----- Data for analysis -----

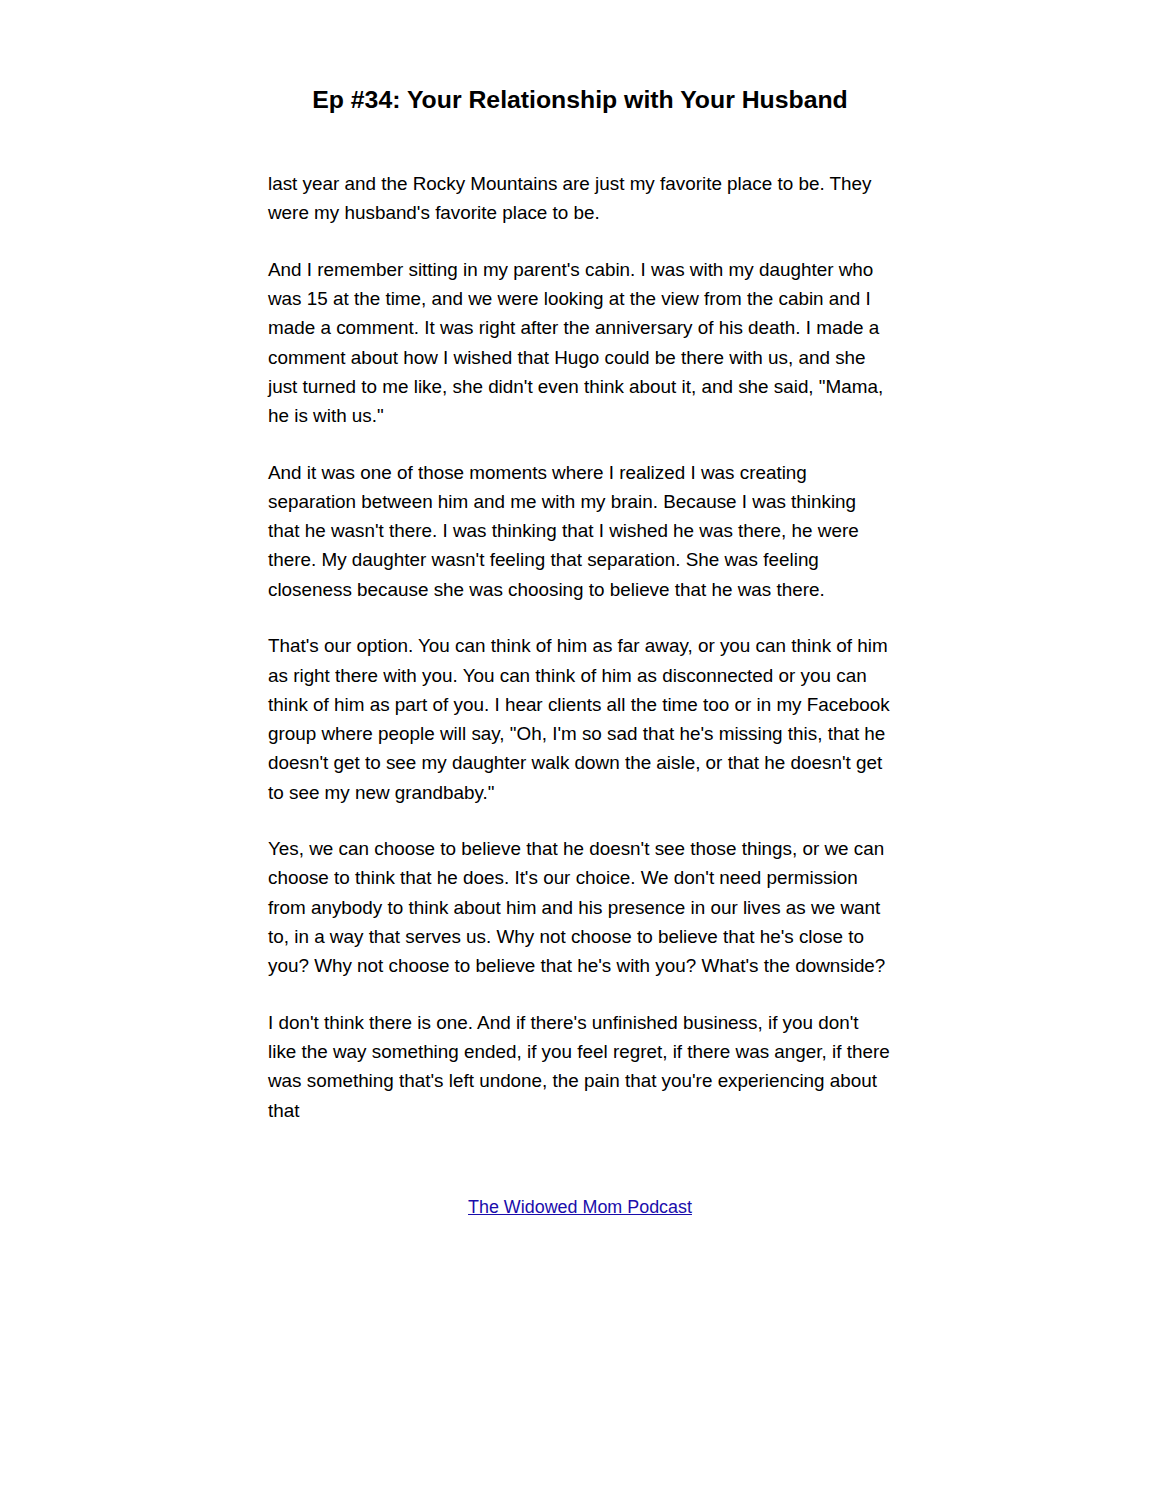Ep #34: Your Relationship with Your Husband
last year and the Rocky Mountains are just my favorite place to be. They were my husband's favorite place to be.
And I remember sitting in my parent's cabin. I was with my daughter who was 15 at the time, and we were looking at the view from the cabin and I made a comment. It was right after the anniversary of his death. I made a comment about how I wished that Hugo could be there with us, and she just turned to me like, she didn't even think about it, and she said, "Mama, he is with us."
And it was one of those moments where I realized I was creating separation between him and me with my brain. Because I was thinking that he wasn't there. I was thinking that I wished he was there, he were there. My daughter wasn't feeling that separation. She was feeling closeness because she was choosing to believe that he was there.
That's our option. You can think of him as far away, or you can think of him as right there with you. You can think of him as disconnected or you can think of him as part of you. I hear clients all the time too or in my Facebook group where people will say, "Oh, I'm so sad that he's missing this, that he doesn't get to see my daughter walk down the aisle, or that he doesn't get to see my new grandbaby."
Yes, we can choose to believe that he doesn't see those things, or we can choose to think that he does. It's our choice. We don't need permission from anybody to think about him and his presence in our lives as we want to, in a way that serves us. Why not choose to believe that he's close to you? Why not choose to believe that he's with you? What's the downside?
I don't think there is one. And if there's unfinished business, if you don't like the way something ended, if you feel regret, if there was anger, if there was something that's left undone, the pain that you're experiencing about that
The Widowed Mom Podcast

-----

Work to be completed:
The lines above from the one with "last year and" through the one with "And it was one" are to be duplicated exactly, ends included, with nothing added.

Exercise output:
last year and the Rocky Mountains are just my favorite place to be. They were my husband's favorite place to be.
And I remember sitting in my parent's cabin. I was with my daughter who was 15 at the time, and we were looking at the view from the cabin and I made a comment. It was right after the anniversary of his death. I made a comment about how I wished that Hugo could be there with us, and she just turned to me like, she didn't even think about it, and she said, "Mama, he is with us."
And it was one of those moments where I realized I was creating separation between him and me with my brain. Because I was thinking that he wasn't there. I was thinking that I wished he was there, he were there. My daughter wasn't feeling that separation. She was feeling closeness because she was choosing to believe that he was there.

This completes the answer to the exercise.